A parte de baixa frequência do gemido vem da vibração das pregas vocais, como uma pessoa cantando ou um gato miando. Até agora, a origem do componente de alta frequência não era clara. Para resolver isso, a equipe analisou a anatomia vocal do cavalo, revisou dados clínicos e conduziu estudos acústicos detalhados.

“Resolver este quebra-cabeça biomecânico requer uma combinação de abordagens da medicina veterinária à física acústica”, disse o autor principal Romain Leffer, da Universidade de Copenhague.

Suas descobertas mostraram que o componente de alta frequência é produzido por um apito laríngeo. Esse mecanismo funciona de maneira semelhante a um apito humano, mas o fluxo de ar que cria o som é perturbado dentro da laringe do cavalo, e não nos lábios. Sabe-se que pequenos roedores, como ratos e camundongos, produzem assobios laríngeos, mas os cavalos são os primeiros grandes mamíferos a serem detectados usando este método. Eles são os únicos animais que assobiam assim enquanto vibram simultaneamente as pregas vocais.

Testes de hélio confirmam apito laríngeo

Para confirmar a origem dos sons de alta frequência, os pesquisadores realizaram experimentos com laringe extirpada.
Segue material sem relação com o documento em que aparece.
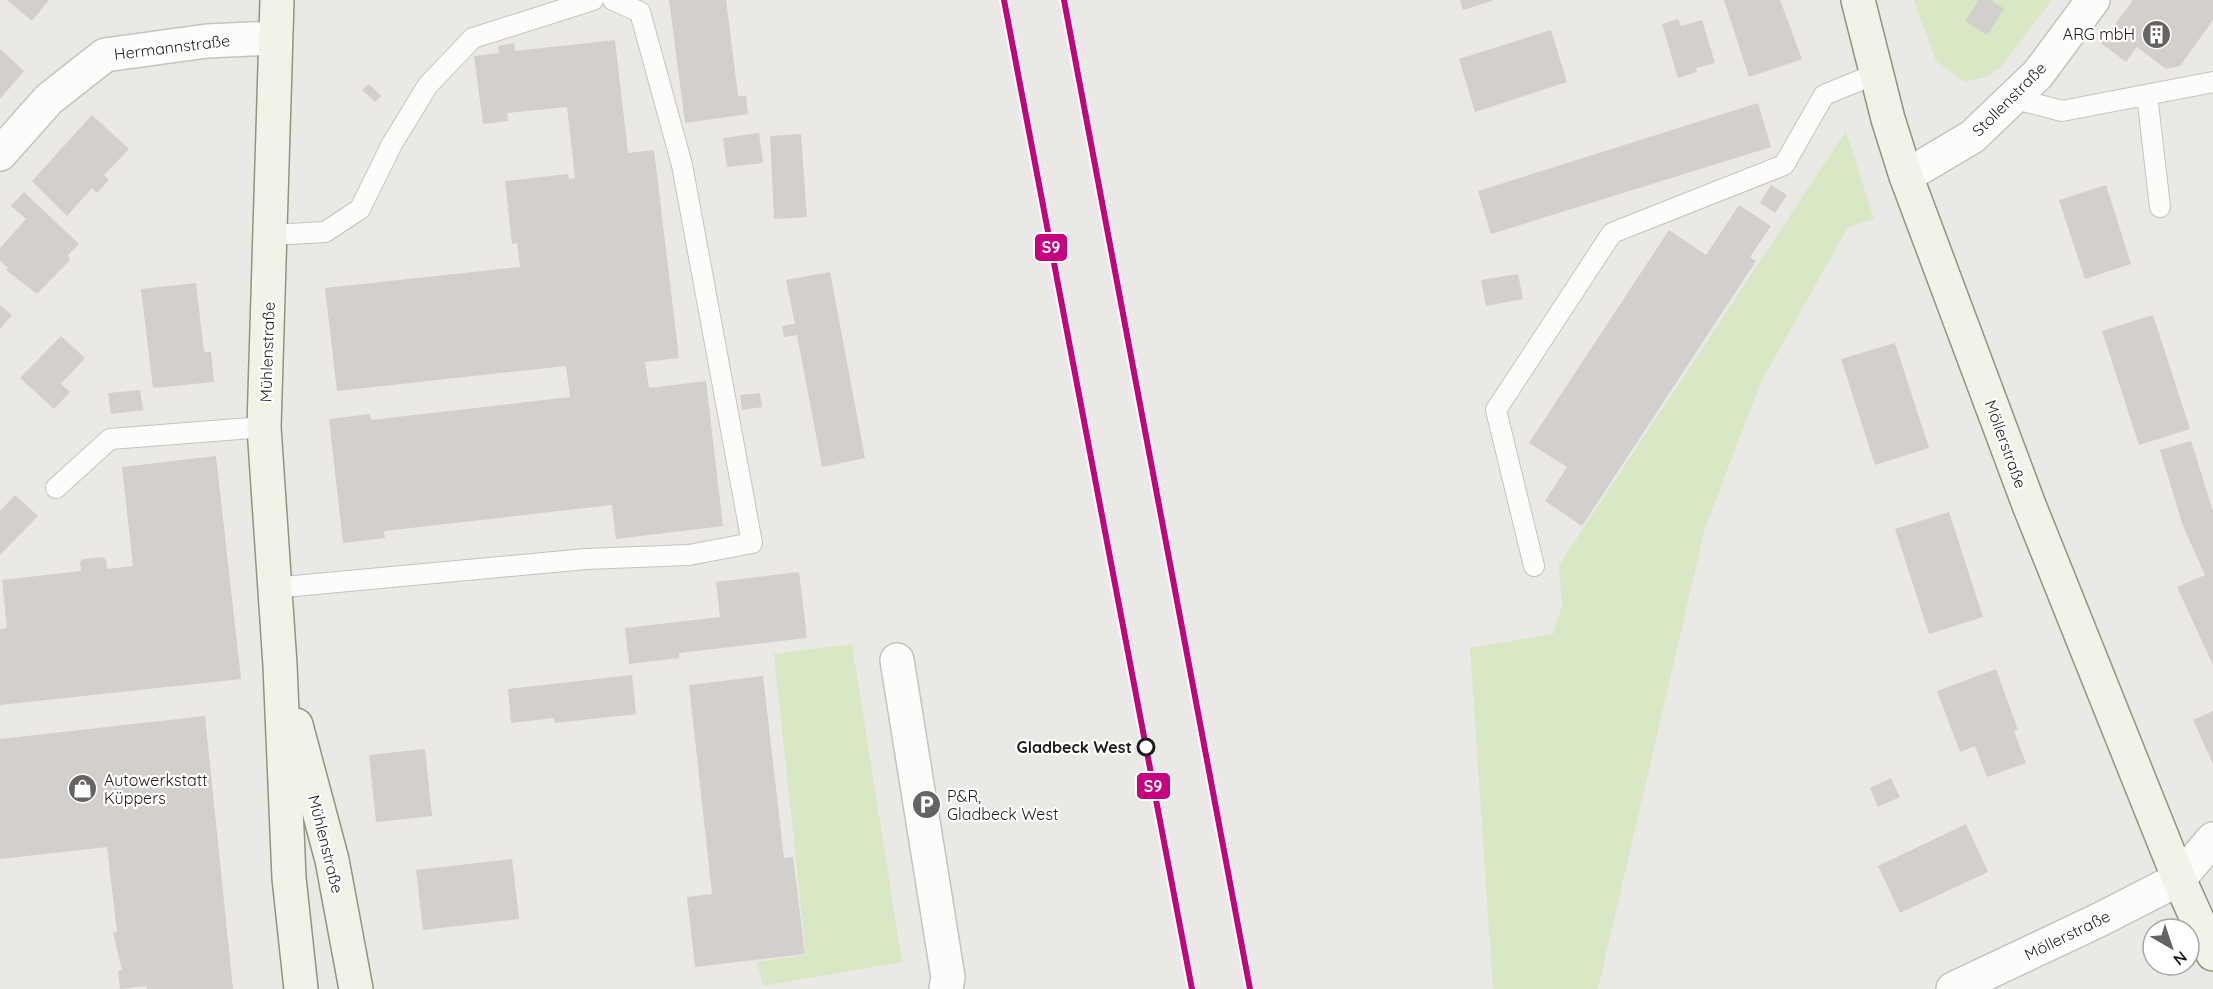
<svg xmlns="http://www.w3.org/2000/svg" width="2213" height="989" font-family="Quicksand,sans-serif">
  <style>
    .grass { fill: #d8e8c4 }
    .building { fill: #d2cfcc }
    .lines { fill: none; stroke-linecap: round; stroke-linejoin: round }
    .lane-casing { stroke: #c4c3c2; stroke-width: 22 }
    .street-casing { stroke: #c4c3c2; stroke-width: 36 }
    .secondary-casing { stroke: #93947e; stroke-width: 36 }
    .lane { stroke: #fcfcfb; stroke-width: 20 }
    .street { stroke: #fcfcfb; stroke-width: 33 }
    .secondary { stroke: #f2f2e9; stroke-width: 33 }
    .rail-1-casing { stroke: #fff; stroke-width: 10 }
    .rail-1 { stroke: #c7007f; stroke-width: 6 }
    .stop-dot { fill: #fff; stroke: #1d1d1d; stroke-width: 3 }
    .labels { text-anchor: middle; stroke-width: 4.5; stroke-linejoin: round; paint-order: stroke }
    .poi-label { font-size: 16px; fill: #1d1d1d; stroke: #fff; text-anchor: start }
    .street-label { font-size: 16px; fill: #1d1d1d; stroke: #fff }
    .stop-label { font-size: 16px; font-weight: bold; fill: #1d1d1d; stroke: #fff; text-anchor: end }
    .line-badge { stroke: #fff; stroke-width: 2 }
    .badge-label { font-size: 16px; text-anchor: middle; font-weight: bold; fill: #fff }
  </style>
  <rect width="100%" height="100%" fill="#ebe9e6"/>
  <g class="grass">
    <polygon points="1914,0 2052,0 2002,66 1986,77 1965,82 1936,61"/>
    <polygon points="1846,131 1874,219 1848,227 1761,382 1705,528 1598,989 1493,989 1470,648 1553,634 1562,606 1559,565"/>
    <polygon points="852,644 902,962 763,986 757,962 806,955 774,654"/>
  </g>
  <g class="building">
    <polygon points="7,0 49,0 32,21"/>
    <polygon points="669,0 726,0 738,96 746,96 748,114 685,123"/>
    <polygon points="1460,0 1492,0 1492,1 1463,10"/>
    <polygon points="1724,0 1780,0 1802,59 1749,77"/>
    <polygon points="1979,0 1991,0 2004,9 1987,35 1965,21"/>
    <polygon points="2133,0 2213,0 2213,20 2180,66 2166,69 2137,47 2126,62 2101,43"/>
    <polygon points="1678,19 1681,26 1702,20 1715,63 1696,68 1697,72 1678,78 1662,24"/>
    <polygon points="1551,30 1567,82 1475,112 1459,59"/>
    <polygon points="615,40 628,153 654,150 679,358 645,362 649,388 706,381 723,526 616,539 612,505 384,531 385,538 343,543 329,419 370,414 371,420 570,397 566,366 337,391 325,288 520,267 517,243 512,244 505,181 568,174 569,179 575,178 567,107 507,113 508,121 483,124 474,56 499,53 498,46 514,43 515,51"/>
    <polygon points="0,49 24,71 0,99"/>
    <polygon points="369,84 381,96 375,102 362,90"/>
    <polygon points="1758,103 1771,147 1491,234 1478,191"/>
    <polygon points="92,115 129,149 104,175 109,180 97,193 92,188 67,216 32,181"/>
    <polygon points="759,133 763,163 727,167 723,138"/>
    <polygon points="801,134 807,217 774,219 770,136"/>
    <polygon points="1771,185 1787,195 1775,213 1760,203"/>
    <polygon points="2106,185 2131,264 2085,279 2059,200"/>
    <polygon points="24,192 79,244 68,255 70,260 37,294 6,270 8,268 0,261 0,248 26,219 11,206"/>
    <polygon points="1739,205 1771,226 1750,257 1756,261 1582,526 1545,501 1567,467 1529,443 1669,230 1706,255"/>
    <polygon points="830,272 865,458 822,467 797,335 784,337 782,326 795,324 786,280"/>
    <polygon points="1518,274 1523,299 1486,306 1481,280"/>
    <polygon points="196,283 204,352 211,352 214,382 153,388 141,289"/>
    <polygon points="0,305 12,315 0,329"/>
    <polygon points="2153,315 2190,429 2139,445 2102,331"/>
    <polygon points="61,336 85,358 61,384 70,392 54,409 20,378"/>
    <polygon points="1895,343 1929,448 1875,465 1841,359"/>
    <polygon points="140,390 143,410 111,414 108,393"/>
    <polygon points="760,393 762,407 742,410 740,395"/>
    <polygon points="2191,441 2213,511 2213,665 2177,587 2205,575 2183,526 2160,450"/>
    <polygon points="216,456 241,679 0,705 0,629 7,628 2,580 81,571 80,562 83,559 103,557 106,560 107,569 133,566 122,467"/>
    <polygon points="15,495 38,516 0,555 0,511"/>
    <polygon points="1949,512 1983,617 1929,634 1895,529"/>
    <polygon points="799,572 807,638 679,653 679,658 629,664 625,628 720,617 716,582"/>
    <polygon points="1996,669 2018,730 2014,731 2026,763 1987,777 1975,746 1960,752 1937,691"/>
    <polygon points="632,675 636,714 555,723 554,718 511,723 508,689"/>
    <polygon points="763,676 784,858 793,857 805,954 695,967 687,897 712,894 689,685"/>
    <polygon points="2213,711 2213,764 2193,720"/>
    <polygon points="205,716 233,989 147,989 146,986 120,989 118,971 122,970 113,933 117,932 107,847 0,859 0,739"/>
    <polygon points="425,749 432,816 376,822 369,755"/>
    <polygon points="1891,778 1900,797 1878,807 1870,788"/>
    <polygon points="1966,824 1988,872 1900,913 1878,866"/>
    <polygon points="512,859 519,919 423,930 416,870"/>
  </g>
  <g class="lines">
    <defs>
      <g id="lane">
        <polyline points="2147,95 2160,207"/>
        <polyline points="2012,98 2062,111 2213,82"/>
        <polyline points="270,235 325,232 360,209 392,144 428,85 473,38 593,0"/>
        <polyline points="56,488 110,439 264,427"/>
        <polyline points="1534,566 1496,410 1612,233 1784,165 1824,95 1878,73"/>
        <polyline points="273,588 586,559 689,555 752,543 682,165 640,12 613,0"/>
      </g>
      <g id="street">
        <polyline points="0,154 49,99 105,55 207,41 274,38"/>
        <polyline points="1906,176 1972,137 2038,74 2093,0"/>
        <polyline points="897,660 948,977 946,989"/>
        <polyline points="1953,989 2101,919 2179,879 2213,839"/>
      </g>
      <g id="secondary">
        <polyline points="277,0 264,427 280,665 289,878 301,989"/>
        <polyline points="1858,0 1888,119 1906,176 2029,505 2179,879 2213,954"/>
        <polyline points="296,725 332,860 356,989"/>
      </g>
    </defs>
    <use href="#lane" class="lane-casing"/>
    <use href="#street" class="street-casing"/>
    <use href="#secondary" class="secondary-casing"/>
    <use href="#lane" class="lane"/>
    <use href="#street" class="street"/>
    <use href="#secondary" class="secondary"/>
    <defs>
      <g id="rail-1">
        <polyline points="1004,0 1192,989"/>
        <polyline points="1064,0 1250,989"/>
      </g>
    </defs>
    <use href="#rail-1" class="rail-1-casing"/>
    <use href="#rail-1" class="rail-1"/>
  </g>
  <defs>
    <symbol id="building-disc" viewBox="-11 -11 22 22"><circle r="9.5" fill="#656463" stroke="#fff"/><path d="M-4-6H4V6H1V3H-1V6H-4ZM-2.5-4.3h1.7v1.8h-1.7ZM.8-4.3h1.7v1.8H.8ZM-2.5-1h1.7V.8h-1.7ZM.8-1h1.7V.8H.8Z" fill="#fff"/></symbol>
    <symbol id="shop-disc" viewBox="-11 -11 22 22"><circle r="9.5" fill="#656463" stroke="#fff"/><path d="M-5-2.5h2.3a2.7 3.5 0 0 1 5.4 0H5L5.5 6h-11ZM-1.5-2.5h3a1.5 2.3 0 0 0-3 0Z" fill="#fff"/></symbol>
    <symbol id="parking-disc" viewBox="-11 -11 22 22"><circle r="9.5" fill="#656463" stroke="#fff"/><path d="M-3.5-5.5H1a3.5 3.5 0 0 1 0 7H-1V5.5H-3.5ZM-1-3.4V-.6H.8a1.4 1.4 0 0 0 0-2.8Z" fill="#fff"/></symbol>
  </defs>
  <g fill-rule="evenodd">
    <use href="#building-disc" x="2140" y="18" width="33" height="33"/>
    <use href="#shop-disc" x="66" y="772" width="33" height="33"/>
    <use href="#parking-disc" x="910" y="788" width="33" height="33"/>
  </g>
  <circle class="stop-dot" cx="1146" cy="747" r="8"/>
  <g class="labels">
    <g class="poi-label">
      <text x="2135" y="40" text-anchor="end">ARG mbH</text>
      <text x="104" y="786">Autowerkstatt<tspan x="104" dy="18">Küppers</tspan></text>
      <text x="947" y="802">P&amp;R,<tspan x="947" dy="18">Gladbeck West</tspan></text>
    </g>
    <g class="street-label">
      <text transform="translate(172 47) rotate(-7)" y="6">Hermannstraße</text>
      <text transform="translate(2009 99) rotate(-45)" y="6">Stollenstraße</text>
      <text transform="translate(267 352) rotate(-88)" y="6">Mühlenstraße</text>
      <text transform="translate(2006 444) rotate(70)" y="6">Möllerstraße</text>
      <text transform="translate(326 844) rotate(76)" y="6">Mühlenstraße</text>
      <text transform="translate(2067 935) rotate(-26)" y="6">Möllerstraße</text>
    </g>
    <g class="stop-label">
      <text x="1132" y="753">Gladbeck West</text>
    </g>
  </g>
  <g class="line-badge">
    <rect x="1034" y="233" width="34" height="29" rx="6" fill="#c7007f"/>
    <rect x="1136" y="772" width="35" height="28" rx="6" fill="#c7007f"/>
  </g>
  <g class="badge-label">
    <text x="1051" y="253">S9</text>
    <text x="1153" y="792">S9</text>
  </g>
  <g transform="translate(2171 947) rotate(141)"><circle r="28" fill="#ffffff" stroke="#a5a5a5" stroke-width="1.5"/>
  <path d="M0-4.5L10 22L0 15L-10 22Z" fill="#656463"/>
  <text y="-9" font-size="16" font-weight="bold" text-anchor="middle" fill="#1d1d1d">N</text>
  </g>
</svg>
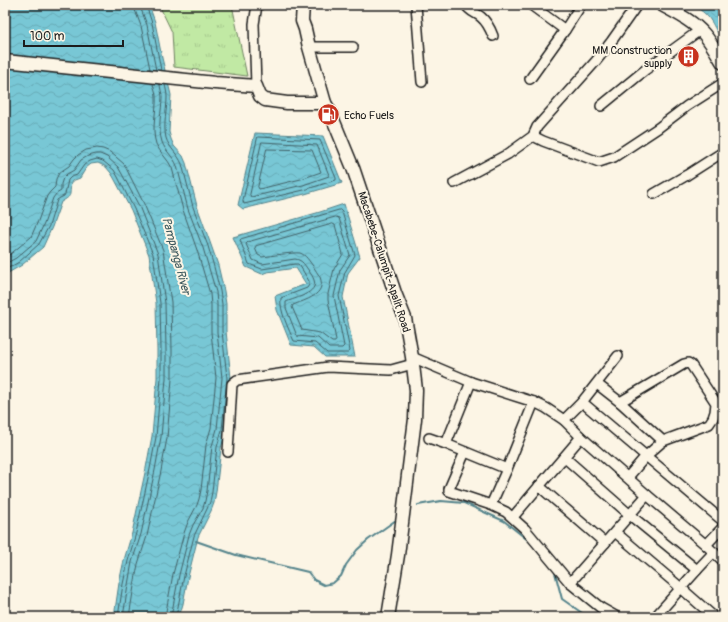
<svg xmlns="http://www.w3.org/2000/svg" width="728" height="622" font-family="Pangolin,sans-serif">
	<defs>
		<pattern id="grass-tufts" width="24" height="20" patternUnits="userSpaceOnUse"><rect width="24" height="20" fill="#c1e9a4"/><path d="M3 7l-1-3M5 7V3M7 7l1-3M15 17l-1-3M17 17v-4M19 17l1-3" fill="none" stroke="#a5c78d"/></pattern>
		<pattern id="water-waves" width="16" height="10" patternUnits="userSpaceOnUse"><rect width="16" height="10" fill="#78c7d5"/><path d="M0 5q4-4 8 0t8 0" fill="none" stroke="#67aab6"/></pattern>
	</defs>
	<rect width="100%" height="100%" fill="#fcf5e5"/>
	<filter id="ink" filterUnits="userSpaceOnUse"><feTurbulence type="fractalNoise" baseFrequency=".025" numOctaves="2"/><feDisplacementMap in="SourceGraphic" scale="8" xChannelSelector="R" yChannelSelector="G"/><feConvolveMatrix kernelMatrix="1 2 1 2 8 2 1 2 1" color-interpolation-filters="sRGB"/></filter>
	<g filter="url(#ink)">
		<!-- grass -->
		<path fill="url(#grass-tufts)" stroke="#6e8260" d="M160 5H232L247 76 174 67 172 32 160 7Z"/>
		<!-- water -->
		<g fill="url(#water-waves)" stroke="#53838b">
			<path d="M5 5H149L155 22 162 58 171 95 169 132 171 139 174 146 183 156 186 163 197 206 211 245 218 265 224 291 226 304V331L231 378 226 431 221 448 216 492 214 503 211 511 198 537 188 577 183 604 179 617H114L119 583 124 560 132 533 146 468 152 436 157 378V350L156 303 149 255 131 210 114 178 111 173 106 167 98 163 91 164 86 168 80 178 72 181 71 183C69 196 73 195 61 202L52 227 43 247 22 265 8 273 5 276Z"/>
			<path d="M693 5H723V37C716 33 715 27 711 21 706 13 700 10 693 5Z"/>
			<path d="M255 133 323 136 342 183 305 194 243 209 238 205Z"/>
			<path d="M344 204 360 257 348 273 343 297 355 357H325L314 347 291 345 277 310 275 296 306 284 296 268 267 272 262 274 246 267 233 237 320 212Z"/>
		</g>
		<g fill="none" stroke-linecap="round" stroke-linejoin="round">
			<!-- shore -->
			<g stroke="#416066" stroke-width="1">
				<path d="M135 5V10L141 26 150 69"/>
				<path d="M141 5V9L147 25 156 70"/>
				<path d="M146 5 152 23 161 70"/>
				<path d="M153 84C154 88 156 92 156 96 157 112 151 128 156 144 160 153 168 159 172 168L183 210 197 250 210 294 211 305V332L216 378 211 428 206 445 201 490 199 499 197 505 188 522 184 533 173 574 165 617"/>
				<path d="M160 84C160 88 162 93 162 97 162 111 157 127 162 142 165 151 174 157 177 166L188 209 203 248 216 292 217 304V332L222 378 217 429 212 446 207 491 205 501 203 508 193 525 189 535 179 575 171 617"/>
				<path d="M165 85C166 89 167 93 167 97 167 110 163 125 166 138 169 148 178 154 182 164L193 207 208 246 214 267 220 291 222 304V331L227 378 222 430 217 447 212 492 210 502 207 509 194 536 184 576 176 617"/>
				<path d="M258 137 320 140 336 178V180L304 190 244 204 243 201Z"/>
				<path d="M262 142 317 145 329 175V176L303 185 251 197 250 195Z"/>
				<path d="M267 149 312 150 321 172 301 179 259 189 258 187Z"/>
				<path d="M340 210 342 212 355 255 345 272 339 296 350 351 348 353H327L315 343 294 341C289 330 279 310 281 298L307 288 309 285V281L300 266 298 264H295L262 269 249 264 240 240 241 239Z"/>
				<path d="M336 217 339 218 350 255 340 270 334 296 344 346 342 348H329L318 338 297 336 286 308V302C295 298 319 293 314 280 313 277 311 274 309 271 305 266 303 260 295 259L262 264 253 260 246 244 248 242Z"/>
				<path d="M333 224 335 225 343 254 334 269 328 294V300L336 340 335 342H332L320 333 302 330 292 307 293 305C305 300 327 295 320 277 318 273 315 270 313 266 309 261 306 255 300 253 293 252 270 256 262 257L258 255 255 248 256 246Z"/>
				<path d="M5 258 13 252 31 237 38 221 47 196 50 192 55 187 56 179 59 173 63 170 69 166 74 159 78 155 86 150 97 148 103 149 110 152 116 157 124 164 144 204 163 250 171 302 172 350V379L167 438 161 471 147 536 138 564 134 586 129 617"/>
				<path d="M5 264 16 258 36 241 44 224 53 198 56 194 61 191V184L63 178 67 174 74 170 81 160 88 156 96 154H100L107 157 118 167 122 174 139 206 158 254 165 303 166 350V378L161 437 155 470 141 534 132 562 128 585 123 617"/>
				<path d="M5 270 19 262 39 244 49 226 57 200 60 198 64 196 65 194 68 180 71 177 77 175 84 165 90 161 97 159 103 161 114 170 118 177 134 209 153 254 160 303 161 350V378L156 437 150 469 136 533 128 561 123 584 118 617"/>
			</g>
			<!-- stream -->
			<g stroke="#53838b" stroke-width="2">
				<path d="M418 505 441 501 464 503 504 521 529 541"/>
				<path d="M196 541 236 555 308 572 314 580 324 585 333 583 341 576 346 565 357 550 368 540 396 520"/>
				<path d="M554 569 562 599 582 613 586 617"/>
			</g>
			<defs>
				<g id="minor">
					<path d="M416 5 422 82"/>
					<path d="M466 5C469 11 476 13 481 17 487 22 490 28 493 36"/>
					<path d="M531 5 565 30"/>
					<path d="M309 47H353"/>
					<path d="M530 79 565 30 581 5"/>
					<path d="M256 86 254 24 257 5"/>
					<path d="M601 106 645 70 700 30"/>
					<path d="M533 136 543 141 599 162 614 157 658 128 687 106 723 83"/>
					<path d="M454 183 508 154 533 136 537 127 596 61 611 42 637 5"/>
					<path d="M654 194 687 175 723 152"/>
					<path d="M412 357 471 382 534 402 546 408 564 420 581 437 647 495 706 545 723 561"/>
					<path d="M597 384 620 402 663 441"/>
					<path d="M582 402 723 521"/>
					<path d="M620 402 684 364 688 363 691 365 716 403 715 412 713 418 709 424 663 441 646 456 628 477"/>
					<path d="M564 420 582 402 618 356"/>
					<path d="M429 438 446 444 507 469"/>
					<path d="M446 444 471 382"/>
					<path d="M228 452 232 384 237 380 328 367 391 370 413 364"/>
					<path d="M465 452 449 489V491L491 505 506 512 525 529 570 583 601 608 617 617"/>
					<path d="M564 457 630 515 697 570"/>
					<path d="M539 486 605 543"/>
					<path d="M491 505 507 469 534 402"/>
					<path d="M513 517 581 437"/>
					<path d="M615 532 681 588 714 617"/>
					<path d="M706 545 723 527"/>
					<path d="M570 583 647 495"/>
					<path d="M655 617 697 570 714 552"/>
				</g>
				<g id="major">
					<path d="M303 5 302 21 305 29 309 47 325 103 330 112 353 168 395 293 405 318 412 357 416 390 415 419 398 555 388 617"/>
					<path d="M662 5C676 13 693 21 704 34 711 42 717 53 723 63"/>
					<path d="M5 61 215 83 256 86 260 96 265 100 287 103H325"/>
				</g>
			</defs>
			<!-- minor casing -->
			<use href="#minor" stroke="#1c1c1c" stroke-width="12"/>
			<!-- major casing -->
			<use href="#major" stroke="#1c1c1c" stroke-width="15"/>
			<!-- minor -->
			<use href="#minor" stroke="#fcf5e5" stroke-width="9"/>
			<!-- major -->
			<use href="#major" stroke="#fcf5e5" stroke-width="12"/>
		</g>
	</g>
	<!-- icons -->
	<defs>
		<symbol id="building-disc" viewBox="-11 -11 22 22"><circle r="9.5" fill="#c8321e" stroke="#fcf5e5"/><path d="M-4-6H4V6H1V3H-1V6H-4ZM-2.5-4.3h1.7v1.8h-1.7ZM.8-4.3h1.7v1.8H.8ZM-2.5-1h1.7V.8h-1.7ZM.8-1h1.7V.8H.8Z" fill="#fff"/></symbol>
		<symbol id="fuel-disc" viewBox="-11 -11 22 22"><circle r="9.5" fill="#c8321e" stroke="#fcf5e5"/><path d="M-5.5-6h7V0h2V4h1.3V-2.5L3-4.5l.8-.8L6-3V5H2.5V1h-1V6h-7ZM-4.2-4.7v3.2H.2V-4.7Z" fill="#fff"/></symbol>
	</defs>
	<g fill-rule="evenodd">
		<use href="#building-disc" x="676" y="44" width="25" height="25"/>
		<use href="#fuel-disc" x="316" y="102" width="25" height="25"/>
	</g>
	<g text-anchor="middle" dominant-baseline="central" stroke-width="4" stroke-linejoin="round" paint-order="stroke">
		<!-- poi labels -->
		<g font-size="11" fill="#1c1c1c" stroke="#fcf5e5" text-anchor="end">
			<text x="672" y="50">MM Construction<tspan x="672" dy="13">supply</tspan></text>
			<text x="344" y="115" text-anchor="start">Echo Fuels</text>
		</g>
		<!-- street labels -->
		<g font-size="11" fill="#1c1c1c" stroke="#fcf5e5">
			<text transform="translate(384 262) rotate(72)">Macabebe-Calumpit-Apalit Road</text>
		</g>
		<!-- water labels -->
		<g font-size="12" font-style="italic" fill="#3c585d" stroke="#fcf5e5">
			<text transform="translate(176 256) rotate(75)">Pampanga River</text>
		</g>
	</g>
	<!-- margin -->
	<rect width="728" height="622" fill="none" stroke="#fcf5e5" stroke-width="20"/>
	<rect x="10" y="10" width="708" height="602" fill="none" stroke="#1c1c1c" stroke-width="1.5" filter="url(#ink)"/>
	<!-- scale -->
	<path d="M24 40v6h99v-6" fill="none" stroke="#1c1c1c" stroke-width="2"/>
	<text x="30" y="40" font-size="12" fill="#1c1c1c" stroke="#fcf5e5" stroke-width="3" paint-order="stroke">100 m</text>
</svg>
Eles passam o ar através de uma laringe removida de um cavalo morto e então alternam o fluxo de ar entre o ar normal e o hélio. Como o som viaja mais rápido no hélio, as frequências do assobio aumentam quando o hélio é usado, enquanto os sons produzidos pela vibração das pregas vocais permanecem inalterados.

Os resultados corresponderam às suas previsões. Quando o hélio flui através da laringe, o componente de alta frequência aumenta de tom, mas o componente de baixa frequência permanece o mesmo.

“Quando sopramos hélio pela laringe pela primeira vez, a mudança de frequência foi imediatamente óbvia e sabíamos que tínhamos resolvido o mistério”, disse o autor William Tecumseh Fitch, da Universidade de Viena. “Ficamos emocionados!”

Evolução da bifonação em cavalos

Esses resultados esclarecem como duas alturas sobrepostas, ou bifonação, são produzidas fisicamente. Os pesquisadores sugerem que essa habilidade vocal provavelmente evoluiu para que os cavalos pudessem comunicar vários sinais independentes ao mesmo tempo.

Eles também descobriram que os cavalos de Przewalski, uma espécie intimamente relacionada aos cavalos domésticos, produzem relinchos que incluem bifonação. Em contraste, parentes mais distantes, como burros e zebras, parecem não ter componentes de alta frequência. Esta diferença sugere que os cavalos desenvolveram adaptações vocais especiais, dando-lhes uma gama de chamados mais ampla e complexa do que outros mamíferos.

“Compreender como e porquê a bifonação evoluiu é um passo importante para elucidar as origens da incrível diversidade vocal no comportamento vocal dos mamíferos”, disse o autor David Raby, da Universidade de Lyon/Saint-Etienne.

Este trabalho foi apoiado pela Swiss National Science Foundation, pelo Austrian Science Fund e pelo Institut Universitaire de France.